> _TASK GOAL_:
Recast every line of text in the data below as a Markdown table with two columns, Row and Line, numbering each row and skipping blank lines. Leave the pictures out of the table.

——————————

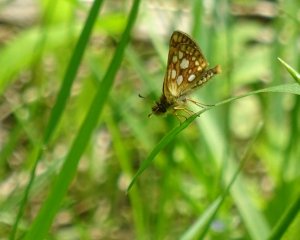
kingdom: Animalia
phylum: Arthropoda
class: Insecta
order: Lepidoptera
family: Hesperiidae
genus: Carterocephalus
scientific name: Carterocephalus palaemon
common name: Chequered Skipper
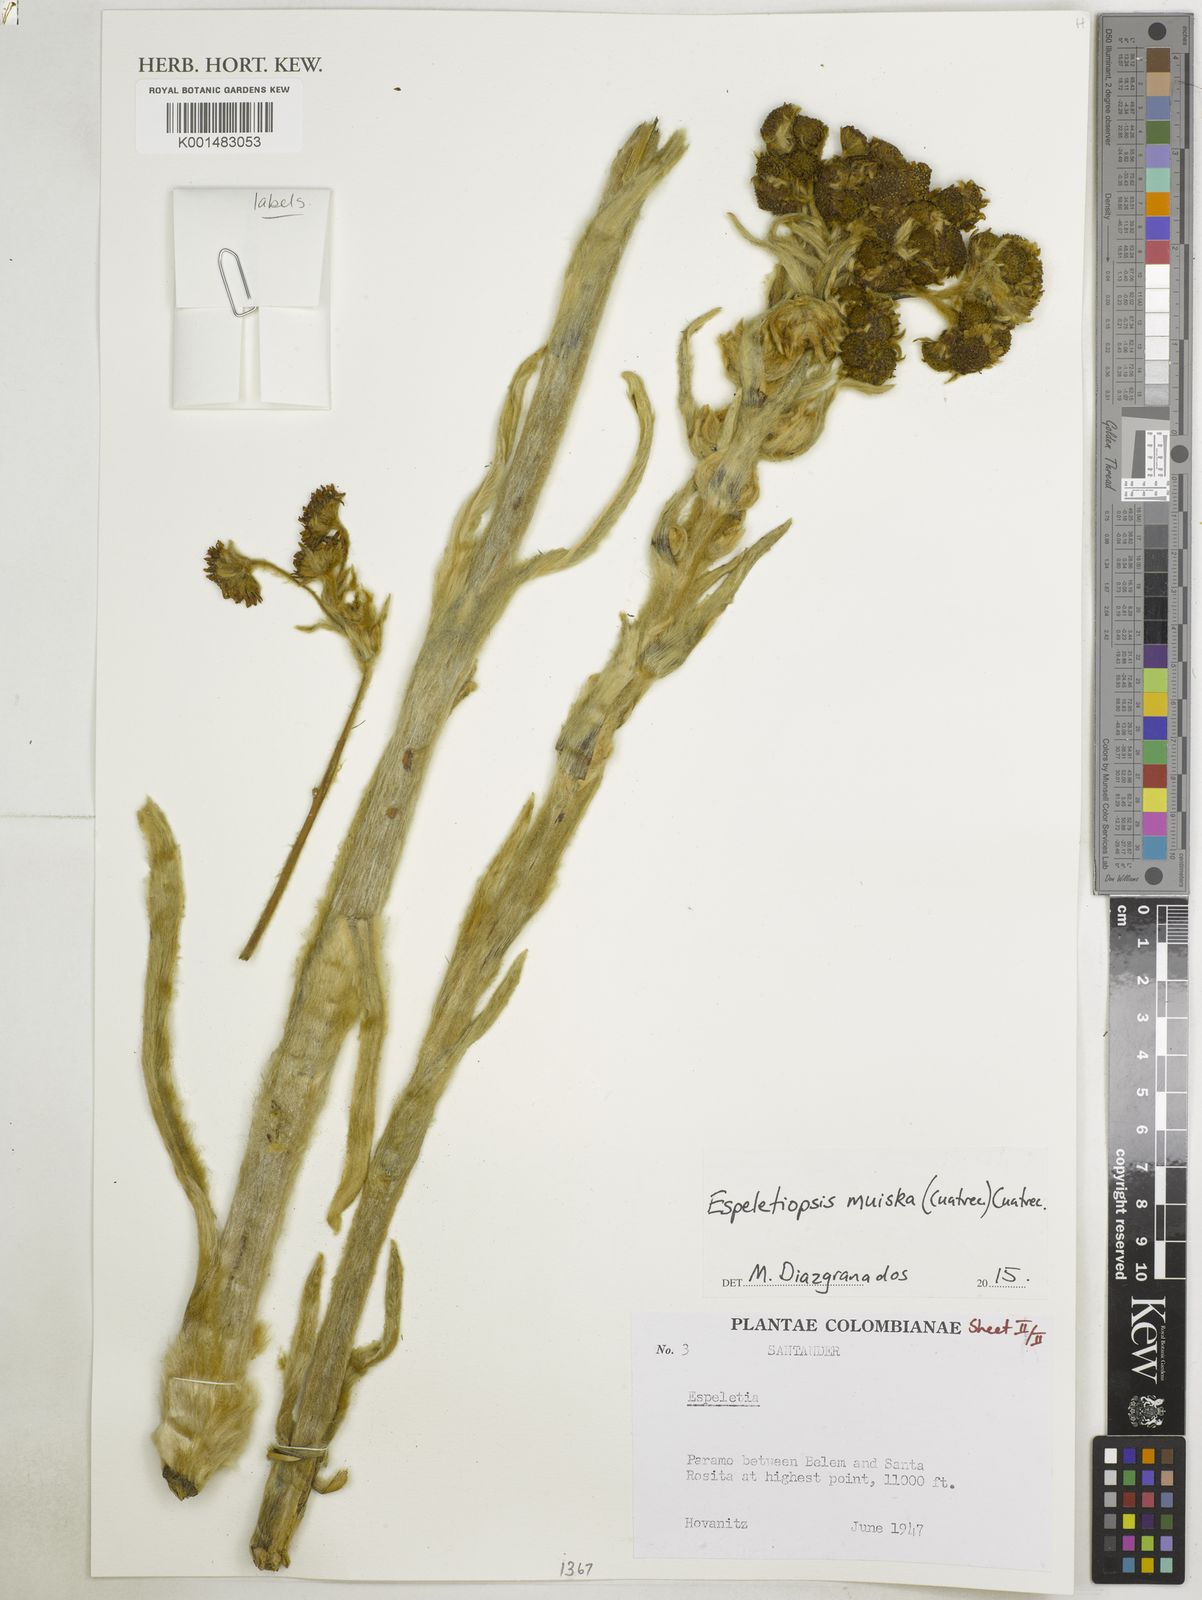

——————————

> _RESPONSE BELOW_:
| Row | Line |
|---|---|
| 1 | kingdom: Animalia |
| 2 | phylum: Arthropoda |
| 3 | class: Insecta |
| 4 | order: Lepidoptera |
| 5 | family: Hesperiidae |
| 6 | genus: Carterocephalus |
| 7 | scientific name: Carterocephalus palaemon |
| 8 | common name: Chequered Skipper |